Characterization of the structure of lipodisq nanoparticles in the presence of KCNE1 by dynamic light scattering and transmission electron microscopy

Abstract A recently developed membrane mimetic system called styrene maleic acid lipid particles (SMALPs) or lipodisq nanoparticles has shown to possess significant potential for biophysical studies of membrane proteins. This new nanoparticle system is composed of lipids encircled by SMA copolymers. Previous studies showed that SMA copolymers are capable of extracting membrane proteins directly from their native environments without the assistance of detergents. However, a full structural characterization of this promising membrane mimetic system is still lacking.
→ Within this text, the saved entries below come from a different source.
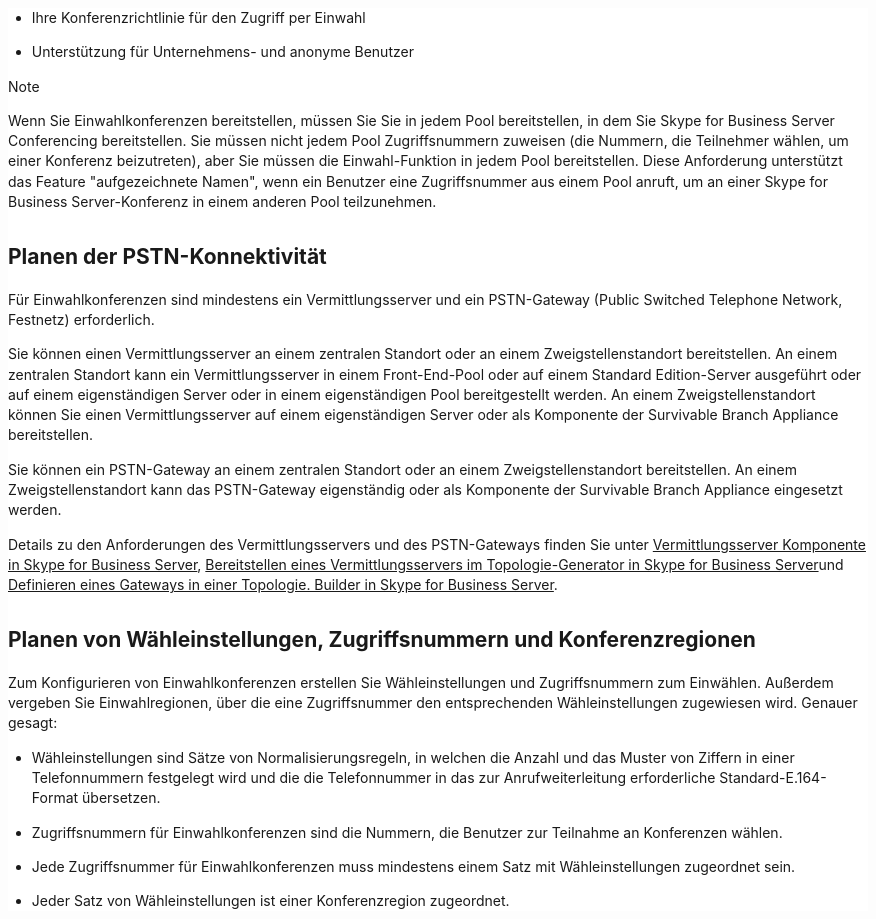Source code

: - Ihre Konferenzrichtlinie für den Zugriff per Einwahl
    
- Unterstützung für Unternehmens- und anonyme Benutzer
    
> [!NOTE]
> Wenn Sie Einwahlkonferenzen bereitstellen, müssen Sie Sie in jedem Pool bereitstellen, in dem Sie Skype for Business Server Conferencing bereitstellen. Sie müssen nicht jedem Pool Zugriffsnummern zuweisen (die Nummern, die Teilnehmer wählen, um einer Konferenz beizutreten), aber Sie müssen die Einwahl-Funktion in jedem Pool bereitstellen. Diese Anforderung unterstützt das Feature "aufgezeichnete Namen", wenn ein Benutzer eine Zugriffsnummer aus einem Pool anruft, um an einer Skype for Business Server-Konferenz in einem anderen Pool teilzunehmen. 
  
## <a name="plan-for-pstn-connectivity"></a>Planen der PSTN-Konnektivität

Für Einwahlkonferenzen sind mindestens ein Vermittlungsserver und ein PSTN-Gateway (Public Switched Telephone Network, Festnetz) erforderlich. 
  
Sie können einen Vermittlungsserver an einem zentralen Standort oder an einem Zweigstellenstandort bereitstellen. An einem zentralen Standort kann ein Vermittlungsserver in einem Front-End-Pool oder auf einem Standard Edition-Server ausgeführt oder auf einem eigenständigen Server oder in einem eigenständigen Pool bereitgestellt werden. An einem Zweigstellenstandort können Sie einen Vermittlungsserver auf einem eigenständigen Server oder als Komponente der Survivable Branch Appliance bereitstellen.
  
Sie können ein PSTN-Gateway an einem zentralen Standort oder an einem Zweigstellenstandort bereitstellen. An einem Zweigstellenstandort kann das PSTN-Gateway eigenständig oder als Komponente der Survivable Branch Appliance eingesetzt werden.
  
Details zu den Anforderungen des Vermittlungsservers und des PSTN-Gateways finden Sie unter [Vermittlungsserver Komponente in Skype for Business Server](../../plan-your-deployment/enterprise-voice-solution/mediation-server.md), [Bereitstellen eines Vermittlungsservers im Topologie-Generator in Skype for Business Server](../../deploy/deploy-enterprise-voice/deploy-a-mediation-server.md)und [Definieren eines Gateways in einer Topologie. Builder in Skype for Business Server](../../deploy/deploy-enterprise-voice/define-a-gateway.md).
  
## <a name="plan-for-dial-plans-access-numbers-and-conferencing-regions"></a>Planen von Wähleinstellungen, Zugriffsnummern und Konferenzregionen

Zum Konfigurieren von Einwahlkonferenzen erstellen Sie Wähleinstellungen und Zugriffsnummern zum Einwählen. Außerdem vergeben Sie Einwahlregionen, über die eine Zugriffsnummer den entsprechenden Wähleinstellungen zugewiesen wird. Genauer gesagt:
  
- Wähleinstellungen sind Sätze von Normalisierungsregeln, in welchen die Anzahl und das Muster von Ziffern in einer Telefonnummern festgelegt wird und die die Telefonnummer in das zur Anrufweiterleitung erforderliche Standard-E.164-Format übersetzen.
    
- Zugriffsnummern für Einwahlkonferenzen sind die Nummern, die Benutzer zur Teilnahme an Konferenzen wählen.
    
- Jede Zugriffsnummer für Einwahlkonferenzen muss mindestens einem Satz mit Wähleinstellungen zugeordnet sein. 
    
- Jeder Satz von Wähleinstellungen ist einer Konferenzregion zugeordnet.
In this study, the formation of lipodisq nanoparticles was characterized upon addition of the membrane protein KCNE1. Initially, multi-lamellar vesicles (MLVs) containing KCNE1 (KCNE1-MLVs) at a lipid to protein molar ratio of 500/1 were prepared using a standard dialysis method. SMA copolymers were then added to KCNE1-MLVs at a series of lipid to SMA weight ratios to observe the solubilizing property of SMA in the presence of the KCNE1 membrane protein. The solubilizing process of KCNE1-MLVs by SMA copolymers undergoes a transition phase at low SMA concentrations (samples with weight ratios of 1/0.25, 1/0.5, and 1/0.75). More lipodisq nanoparticles were formed at higher SMA concentrations (Samples with weight ratios of 1/1, 1/1.25, and 1/1.5) were directly observed in the corresponding TEM images. A single sharp DLS peak was observed from the sample at the weight ratio of 1/1.5, which indicated the complete solubilization of KCNE1-MLVs. Interestingly, the critical weight ratio for empty MLVs was found to be 1/1.25 previously, which suggested that the presence of KCNE1 makes it more difficult for the solubilizing process of the SMA copolymers. Also, a TEM image of the 1/1.5 sample showed the presence of silky aggregates of excess copolymers. Overall, this study demonstrated the ability of SMA copolymers to form lipodisq nanoparticles in the presence of the membrane protein KCNE1.